Board members have approved $2.4 million in bids for some of this summer's work, including kitchen equipment and lockers for Schaumburg High School and life-safety work such as doors, frames and glazing for Fremd High School.
Other summer 2017 projects still awaiting approval involve roof replacement and repairs at Schaumburg and Fremd high schools, work at the Schaumburg cafeteria, the complete renovation of that school's 14 bathrooms, and the reconstruction and relocation of Fremd's athletic fields.
The interior work at Schaumburg High School will be so extensive that no summer school programs will be held there this year, Director of Facilities & Business Services Chris Kontney said.
The 10-year capital improvement plan now being prepared will include roof repairs, mechanical equipment replacement, bathroom and locker room renovations, track refinishing, kitchen renovations and the building of flexible classroom spaces, Chief Operating Officer Lauren Hummel said.
The plan also includes the building of a second food science lab at Conant High School and the renovation of the art department at Fremd.
She said most of these projects are expected to be completed during the next five years, but some of the roof and mechanical projects will likely span the entire 10 years.

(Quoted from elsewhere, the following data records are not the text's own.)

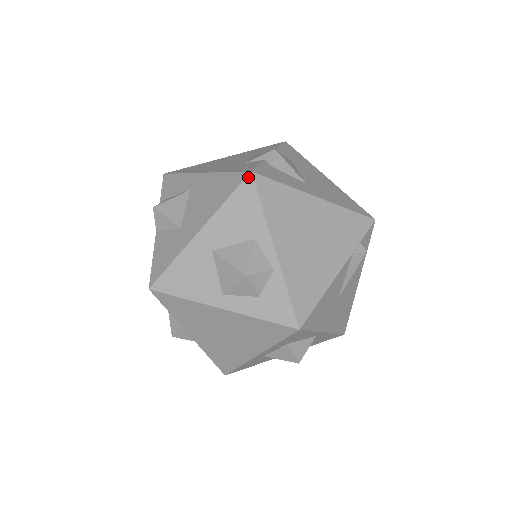
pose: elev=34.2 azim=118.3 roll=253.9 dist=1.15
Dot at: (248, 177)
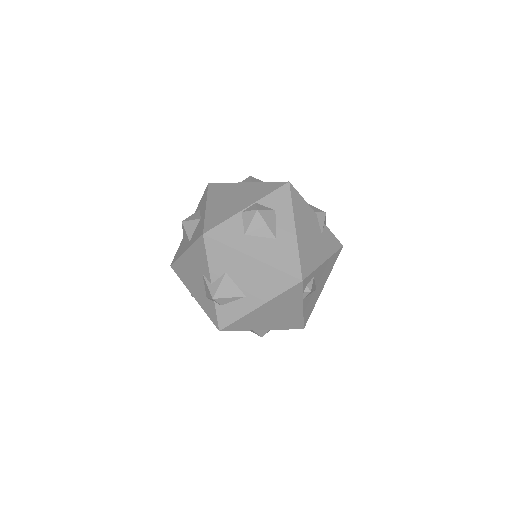
Dot at: occluded
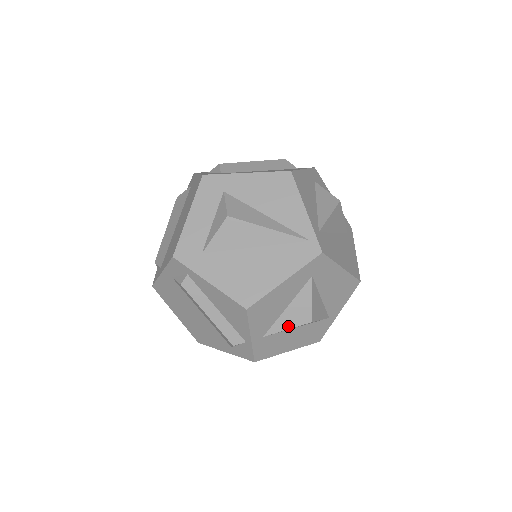
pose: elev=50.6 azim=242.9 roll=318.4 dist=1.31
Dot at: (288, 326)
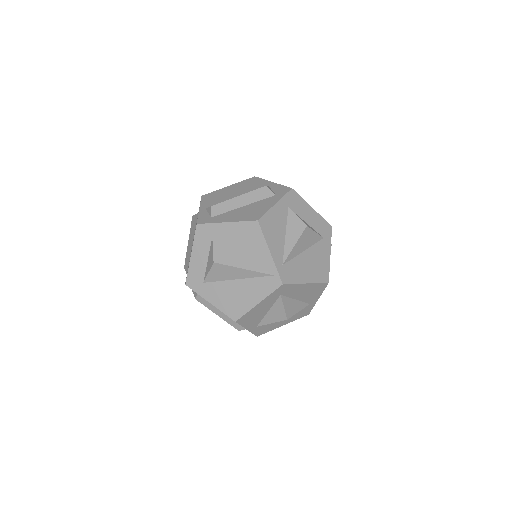
Dot at: (272, 321)
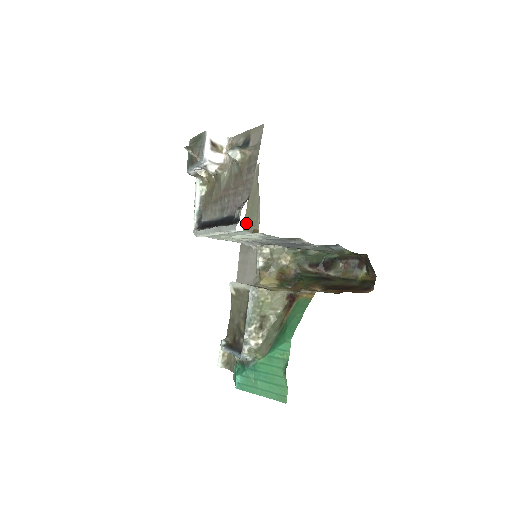
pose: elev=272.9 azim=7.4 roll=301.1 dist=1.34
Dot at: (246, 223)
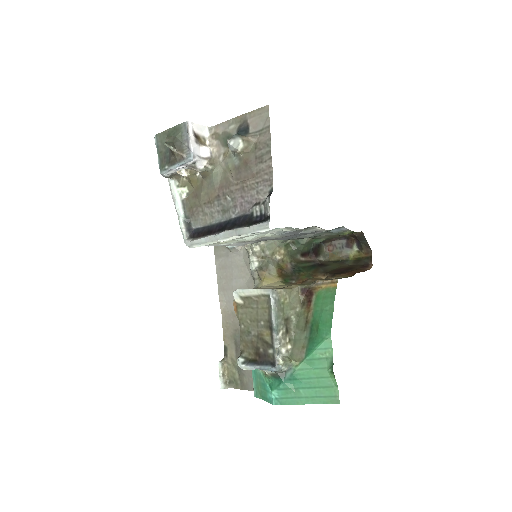
Dot at: occluded
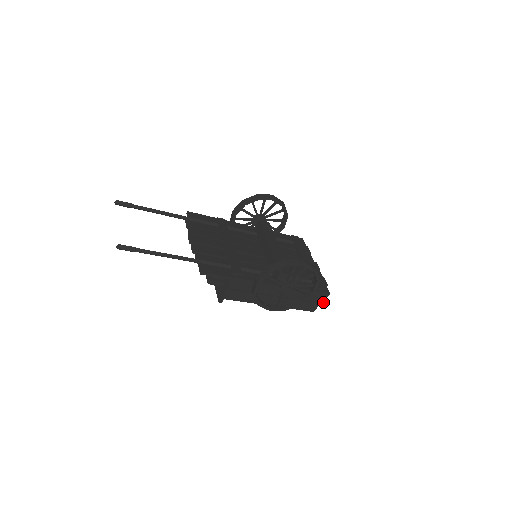
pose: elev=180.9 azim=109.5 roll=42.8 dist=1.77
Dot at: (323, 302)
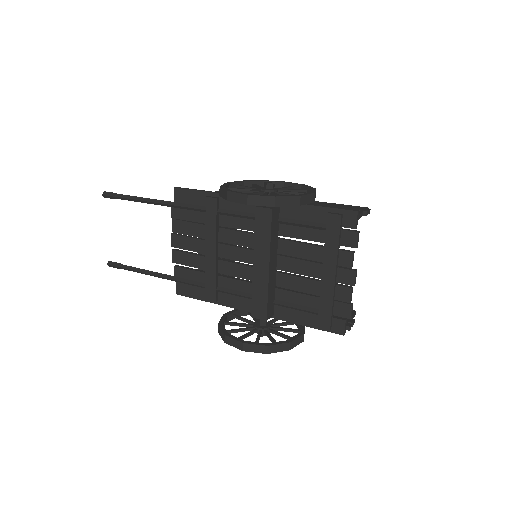
Dot at: (353, 323)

Hummel also gave an update on the near completion of the district's previous plan. This year saw much work done at Palatine High School, including its parking lot, media center and swimming pool.
The district's fifth and final new pool at Schaumburg High School is expected to be done just after spring break.
"It is hard to believe we are in the fourth year of our current five-year capital improvement plan," Hummel said.
Controller & Treasurer Barbara Peterson said that the district has historically borrowed to pay for capital improvements, officials expect the district to become debt-free at the end of this year and then stay so for as long as possible.
Going forward, school officials hope to pay for future projects through financial reserves and annual operating surpluses without falling below a recommended level of reserves, Peterson said.
For instance, $7.7 million in operating surpluses are forecast this year, which will be put toward the total $12 million of work expected to be done this summer, she said.